Lyrics from “Aurora” by Mário Lago and Roberto Roberti (1941)
If only you were sincere, o-o-o-oh, Aurora,
Check out how good it would be, o-o-o-oh, Aurora
A beautiful apartment, with a doorman and an elevator
And refrigerated air for hot days
“Madame” in front of your name, you would have it now
— Interpretation —
“Aurora” was one of the top hits of Carnaval 1941, and is still often mentioned among the greatest Carnaval “marchinhas” of all time. The song lists major status symbols of the time — an air-conditioned apartment, with an elevator and a doorman — to remind Aurora of all she gave up (not to mention the possibility of becoming a “madame”) by not being true to the song’s protagonist.
On Ash Wednesday, 1940, at a time when “Ash Wednesdays were truly sorrowful,” according to Mário Lago, Roberto Roberti presented the half-complete “Aurora” to Mário, and the two finished the song together. There was still a year to go before it would become a Carnaval sensation interpreted by Joél and Gaúcho, a beloved duo that sang mostly marchinhas in the 1930s and 1940s. Carmen Miranda — whose sister’s name was Aurora (maybe the subject of the song?) — incorporated the song in her repertoire and sang it throughout the United States in 1941. In the meantime, Harold Adamson, an American songwriter perhaps best known for writing the theme song to I Love Lucy, quickly wrote English lyrics for “Aurora.” The Andrews Sisters‘ performance of the new arrangement became a sensation in the United States and England and was featured in Abbott and Costello’s 1941 comedy-horror film, Hold that Ghost:
The marchinha – or “little march – style was introduced in Rio de Janeiro toward the end of the 19th century by Portuguese theater companies, and provided the soundtrack for Carnaval in Brazil from the 1920s through the 1950s. The style is jovial and jesting, and even the name, little march, satirizes its military roots. The first marchinha written especially for Carnaval was Chiquinha Gonzaga‘s “Ô Abre Alas,” in 1899:
After the 1950s, marchinhas were pushed out of the Carnaval spotlight by samba-enredos, which were written for and performed by Rio de Janeiro’s beloved samba schools. What’s more, the often biting political commentary woven into cheerful marchinhas ensured the disapproval of the military dictatorship that took over in Brazil in 1965, further stifling the genre.

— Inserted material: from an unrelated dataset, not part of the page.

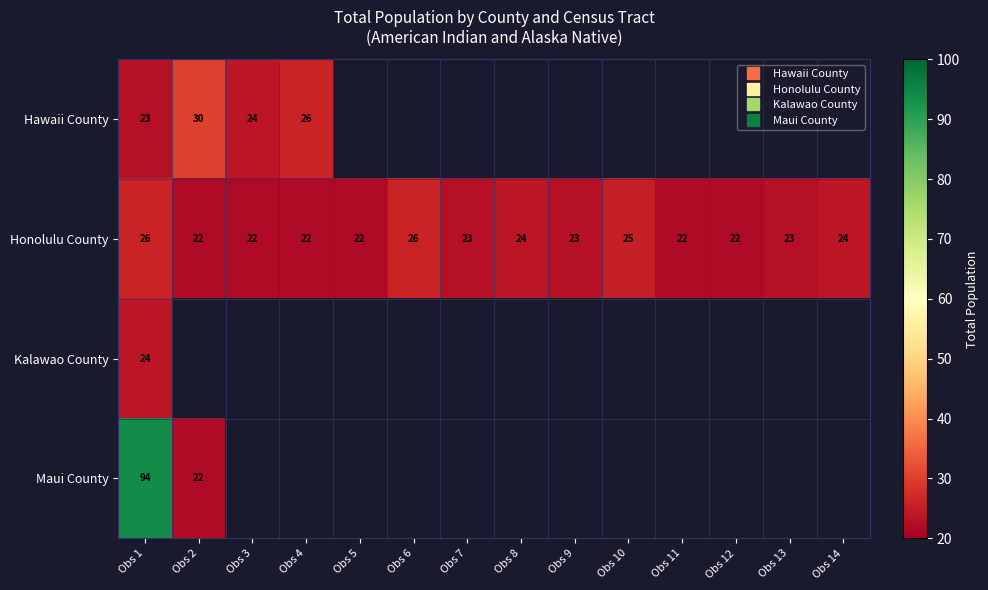

Which category has the lowest value in the Hawaii County series?

Obs 1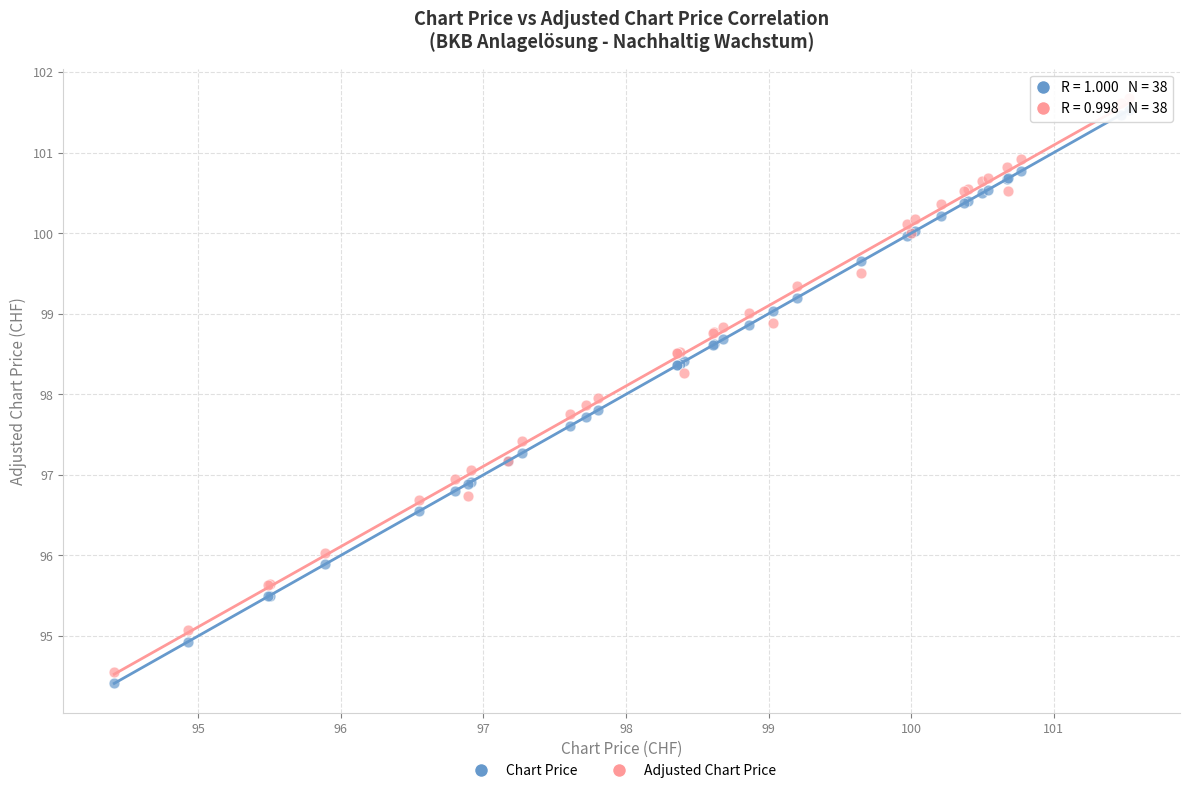

Which series has the largest Y range (max minus min)?

Adjusted Chart Price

Mário Lago, born in Rio de Janeiro in 1911, was a lawyer, poet, composer, lyricist and actor, and one of the most highly regarded songwriters in Brazil in the 20th century. Aside from “Aurora,” his most famous songs include “Ai, que saudades da Amélia” and “Atire a primeira pedra,” both written with Ataulfo Alves, “É tão gostoso seu moço,” with Chocolate, and “Numero um,” with Benedito Lacerda. He also acted in a number of movies, including Glauber Rocha‘s classic Terra em Transe.
Roberto Roberti, born in 1915, also in Rio de Janeiro, composed marchinhas and sambas — including a number of hits sung by Carmen Miranda — and was one of the founding members of the Brazilian Composers Union.
Main source for this post: A Canção no Tempo: 85 Anos de Músicas Brasileiras, Vol. 1: 1901-1957, by Jairo Severiano and Zuza Homem de Mello.